Benjamin Sebena pleaded not guilty Thursday morning to the Christmas Eve murder of his wife, Wauwatosa Police Officer Jennifer Sebena.
At his arraignment before Judge David Borowski, Benjamin Sebena again appeared strapped in a wheelchair and wearing a security vest, as he has in every appearance since his arrest and charging. He did not speak; his attorney, Michael Steinle, entered the plea on his behalf.
In the very brief proceeding, Steinle made no mention at this stage of a possible defense of not guilty by reason of insanity or mental defect.

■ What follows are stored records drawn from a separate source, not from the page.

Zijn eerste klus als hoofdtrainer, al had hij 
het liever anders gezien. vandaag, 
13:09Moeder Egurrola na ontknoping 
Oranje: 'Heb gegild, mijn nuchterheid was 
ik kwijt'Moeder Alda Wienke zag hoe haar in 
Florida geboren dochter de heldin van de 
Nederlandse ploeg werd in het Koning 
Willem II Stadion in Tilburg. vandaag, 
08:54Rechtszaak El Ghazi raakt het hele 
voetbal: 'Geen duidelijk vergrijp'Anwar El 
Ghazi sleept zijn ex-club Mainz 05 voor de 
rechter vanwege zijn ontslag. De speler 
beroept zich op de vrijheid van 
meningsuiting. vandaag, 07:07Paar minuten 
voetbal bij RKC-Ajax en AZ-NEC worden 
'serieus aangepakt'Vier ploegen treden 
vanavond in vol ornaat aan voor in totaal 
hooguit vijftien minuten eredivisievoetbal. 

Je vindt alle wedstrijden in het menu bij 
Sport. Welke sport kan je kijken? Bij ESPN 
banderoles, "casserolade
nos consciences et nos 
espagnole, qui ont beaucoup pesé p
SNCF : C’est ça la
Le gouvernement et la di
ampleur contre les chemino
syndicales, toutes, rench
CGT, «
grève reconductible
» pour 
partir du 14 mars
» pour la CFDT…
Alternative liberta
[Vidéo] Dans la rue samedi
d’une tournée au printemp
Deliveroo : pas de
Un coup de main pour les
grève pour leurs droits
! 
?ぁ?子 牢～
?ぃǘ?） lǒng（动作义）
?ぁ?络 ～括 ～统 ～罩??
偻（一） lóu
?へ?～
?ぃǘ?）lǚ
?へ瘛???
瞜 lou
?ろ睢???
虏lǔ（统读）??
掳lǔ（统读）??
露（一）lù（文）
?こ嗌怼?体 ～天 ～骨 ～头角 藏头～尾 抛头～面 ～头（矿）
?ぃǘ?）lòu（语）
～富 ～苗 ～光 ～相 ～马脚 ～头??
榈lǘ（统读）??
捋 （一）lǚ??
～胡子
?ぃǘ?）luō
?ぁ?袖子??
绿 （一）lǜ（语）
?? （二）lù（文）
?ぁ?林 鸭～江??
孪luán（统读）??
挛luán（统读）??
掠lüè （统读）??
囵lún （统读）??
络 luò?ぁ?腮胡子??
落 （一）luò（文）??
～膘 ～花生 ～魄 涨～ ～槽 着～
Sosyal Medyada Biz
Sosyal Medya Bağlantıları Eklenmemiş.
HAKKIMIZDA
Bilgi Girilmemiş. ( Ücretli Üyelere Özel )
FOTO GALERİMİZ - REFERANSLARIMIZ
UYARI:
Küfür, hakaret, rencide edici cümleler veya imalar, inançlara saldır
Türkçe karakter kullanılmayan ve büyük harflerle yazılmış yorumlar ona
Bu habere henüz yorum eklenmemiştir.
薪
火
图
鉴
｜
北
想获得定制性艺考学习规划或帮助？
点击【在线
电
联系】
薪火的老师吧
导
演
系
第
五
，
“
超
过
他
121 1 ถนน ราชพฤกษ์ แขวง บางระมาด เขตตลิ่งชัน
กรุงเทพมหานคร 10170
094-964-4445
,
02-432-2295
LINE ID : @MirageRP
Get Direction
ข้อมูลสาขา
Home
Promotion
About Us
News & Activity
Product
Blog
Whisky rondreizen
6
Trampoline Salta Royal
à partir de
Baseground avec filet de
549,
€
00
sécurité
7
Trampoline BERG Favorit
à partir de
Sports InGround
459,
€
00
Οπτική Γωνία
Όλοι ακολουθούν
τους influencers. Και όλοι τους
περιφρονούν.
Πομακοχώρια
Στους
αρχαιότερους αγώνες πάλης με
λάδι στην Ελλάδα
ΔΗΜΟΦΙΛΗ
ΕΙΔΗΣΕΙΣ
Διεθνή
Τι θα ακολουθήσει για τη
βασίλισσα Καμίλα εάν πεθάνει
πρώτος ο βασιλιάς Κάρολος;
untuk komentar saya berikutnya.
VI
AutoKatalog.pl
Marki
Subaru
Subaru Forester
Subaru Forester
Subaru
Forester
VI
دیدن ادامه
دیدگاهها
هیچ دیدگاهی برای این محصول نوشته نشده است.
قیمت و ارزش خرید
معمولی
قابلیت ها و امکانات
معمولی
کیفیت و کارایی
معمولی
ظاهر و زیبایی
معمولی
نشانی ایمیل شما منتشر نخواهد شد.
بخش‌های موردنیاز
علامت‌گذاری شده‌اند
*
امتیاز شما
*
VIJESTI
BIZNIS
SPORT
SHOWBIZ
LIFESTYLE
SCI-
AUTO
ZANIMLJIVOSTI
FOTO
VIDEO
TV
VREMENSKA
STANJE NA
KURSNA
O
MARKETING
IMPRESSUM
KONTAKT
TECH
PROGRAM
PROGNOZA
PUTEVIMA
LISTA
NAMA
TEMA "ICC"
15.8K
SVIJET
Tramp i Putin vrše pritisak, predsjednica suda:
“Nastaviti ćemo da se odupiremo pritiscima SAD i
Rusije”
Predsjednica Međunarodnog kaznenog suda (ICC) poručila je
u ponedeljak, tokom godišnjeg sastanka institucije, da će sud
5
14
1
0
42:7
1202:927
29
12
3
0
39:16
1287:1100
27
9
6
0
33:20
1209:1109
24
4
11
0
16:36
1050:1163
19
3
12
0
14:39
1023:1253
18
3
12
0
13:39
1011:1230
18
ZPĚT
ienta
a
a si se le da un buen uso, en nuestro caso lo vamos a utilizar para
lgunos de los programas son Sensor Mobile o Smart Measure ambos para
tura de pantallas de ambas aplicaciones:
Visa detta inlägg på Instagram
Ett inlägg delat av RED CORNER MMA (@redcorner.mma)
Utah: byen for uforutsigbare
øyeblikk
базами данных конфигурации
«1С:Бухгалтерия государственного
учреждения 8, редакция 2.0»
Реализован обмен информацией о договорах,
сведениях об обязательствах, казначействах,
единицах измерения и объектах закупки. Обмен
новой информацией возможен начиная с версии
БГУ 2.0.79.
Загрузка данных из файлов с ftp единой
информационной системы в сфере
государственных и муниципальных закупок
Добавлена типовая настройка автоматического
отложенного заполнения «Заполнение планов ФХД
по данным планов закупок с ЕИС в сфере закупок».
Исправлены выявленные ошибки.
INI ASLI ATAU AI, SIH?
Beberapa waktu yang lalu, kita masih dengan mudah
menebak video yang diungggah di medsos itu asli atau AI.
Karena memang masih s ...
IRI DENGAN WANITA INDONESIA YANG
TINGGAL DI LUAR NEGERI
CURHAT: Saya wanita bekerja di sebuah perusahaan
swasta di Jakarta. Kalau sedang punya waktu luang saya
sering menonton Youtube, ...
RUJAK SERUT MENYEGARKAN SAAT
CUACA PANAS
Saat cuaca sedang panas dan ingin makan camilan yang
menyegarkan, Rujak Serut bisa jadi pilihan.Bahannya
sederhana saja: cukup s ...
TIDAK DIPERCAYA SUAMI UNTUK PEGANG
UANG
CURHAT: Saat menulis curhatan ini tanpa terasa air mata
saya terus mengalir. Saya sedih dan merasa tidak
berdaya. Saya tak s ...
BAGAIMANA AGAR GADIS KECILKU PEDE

The not guilty plea means the case will go to trial, with further proceedings to set a trial date scheduled for March 1.
The charge against Benjamin Sebena, first-degree intentional homicide by use of a dangerous weapon, carries a maximum penalty of life in prison without possibility of parole.
Jennifer Sebena was found dead just outside Wauwatosa Fire Station No. 1 in the Village, shot five times in the head. She had been on the police force for two years, from the top of her class at the MATC Police Academy. She had gone on solo patrol in July and had been assigned to the night shift only about a month before her death.
Benjamin Sebena quickly became a suspect and, after questioning, admitted in a statement to police that he had murdered his wife, the criminal complaint against him said.
The two guns presumed used to kill Jennifer were found hidden in the ceiling of the couple's basement in their Menomonee Falls home. One was her service weapon, the other a type that uses very rare ammunition. A shell casing of that type was found at the crime scene.
According to the criminal complaint, Sebena told police he stalked Jennifer for several days before the crime and waited hours on Christmas Eve to ambush her. His motive, he said, was jealousy.
Wauwatosa police officers assigned to the night shift in the Village squad area frequently use the fire station as an auxiliary police station, taking breaks and filing reports there.
Benjamin Sebena, a wounded Marine veteran of the Iraq War, told investigators that when Jennifer came out of the fire station's north door, he stepped up behind her and fired two shots to the back of her head. The medical examiner's report shows that either one of those shots alone would have been instantly incapacitating and almost certainly fatal.
Nevertheless, Sebena grabbed his wife's service weapon and shot her three more times in the face. Sebena told police he fired those shots because he did not want his wife to suffer.
The last contact police dispatchers had with Officer Jen Sebena was at 3:29 a.m. They attempted to contact her again at about 4:30, and when she failed to respond, a search located her body just minutes later.
A car matching Benjamin Sebena's black 2012 Toyota Prius, including its black wheel rims, was seen on DOT and private business video about 3:45 a.m., traveling toward Menomonee Falls.
Sebena called the Wauwatosa Police Department at 6:35 a.m. to ask if Jennifer was all right, saying he had heard there had been an incident involving an officer. He was told Jennifer had been in an accident and that he should come to the station as soon as possible. Sebena did not ask what had happened to his wife.
At the station, when told Jennifer had been killed, a detective sergeant said, Sebena did not ask how she had died.
Sebena was questioned at length on Christmas Eve and taken into custody Christmas Day.
Officer Jennifer Sebena was buried with full honors after a memorial service attended by hundreds of law enforcement officers from across Wisconsin and even from other states.
She was the first officer to be killed in the line of duty in the 96-year history of the Wauwatosa Police Department.